It is therefore likely that we have incorrectly inferred a small number of mating events that are in fact due to the true fathers not having been sampled. We ought therefore to be somewhat skeptical about some of the apparent long distance mating events. However, it is unlikely that the leptokurtic shape of the dispersal kernel is an artifact of falsely assigned father
How much could false assignment affect our conclusions?
- Simulations suggest that when paternity is inferred jointly with dispersal, the shape parameter of the GND is inferred reasonably well.
- Small number of incorrect paternity assignments do not have a substantial effect on the shape of the curve because their effect is dulled by the weight of correctly assigned fathers.
- There was a strange dependence on the proportion of missing fathers - when many fathers are missing, the shape parameters is underestimated, and leptokurtosis is inflated, which is to be expected. When sampling is perfect, shape parameter isover estimated, and there is apparent platykurtosis. I don't have an explanation for why.
- Tails of probability distributions are always difficult to estimate, so we should not interpret estimates as being precise.
Compare with other methods that jointly analyse individual fecundity, or use neighbourhood model. Really we should have done joint analysis with mating success, but that's hard because of power, and interactions are hard to model.
Compare with other systems
How general a problem should this be? We have a big population with many candidates, maybe not as bad elsewhere.
Usually leptokurtic dispersal associated with wind-dispersed trees.

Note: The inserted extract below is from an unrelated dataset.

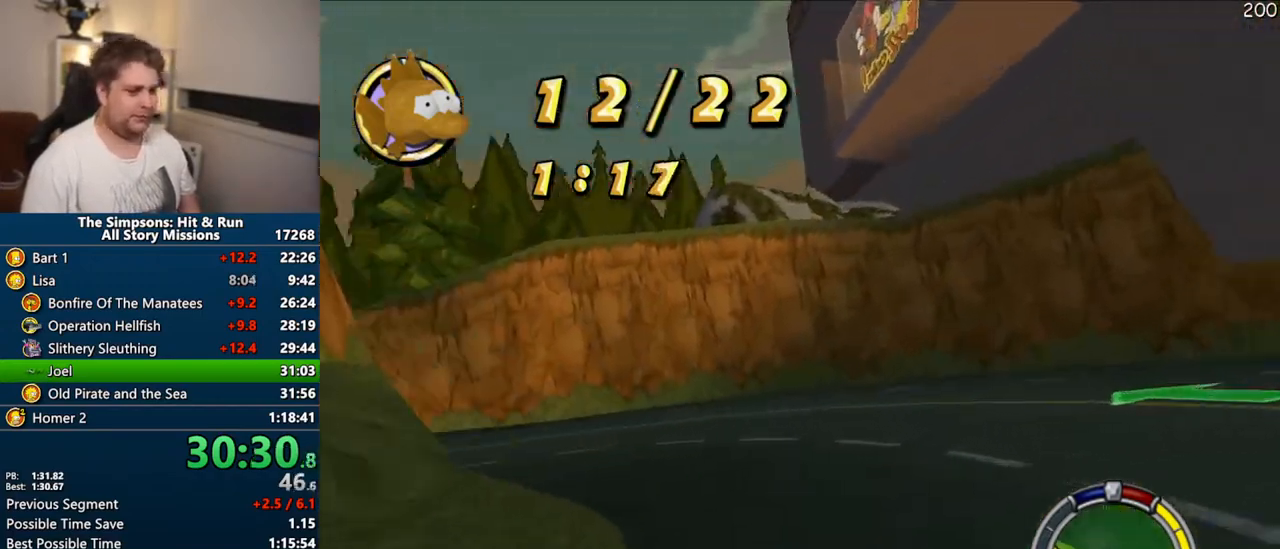
{"buttons": ["CROSS"], "right_stick": "center", "events": [[250, "CROSS", "down"]]}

Biological discussion about leptokurtic dispersal
Make some statements about how the dispersal results would impact the antirrhinum population. For example:
- can we say something basic about clines here? e.g. given apparent mean dispersal distances, and cline widths from either Whibley 2006 or Tavares 2018, can we give some bounds on selection? Needs to be coordinated with other papers that are closely focussed on clines. We should at least acknowledge the issue, or it will look strange to reviewers that we ignore this.
- Leptokurtic shape means that dispersal is possible from much deeper into the flanks than would be possible if dispersal was only from the edges of the population. Can compare this to \citet{Clark1998} who made this argument for why trees recolonised so fast after the last ice age.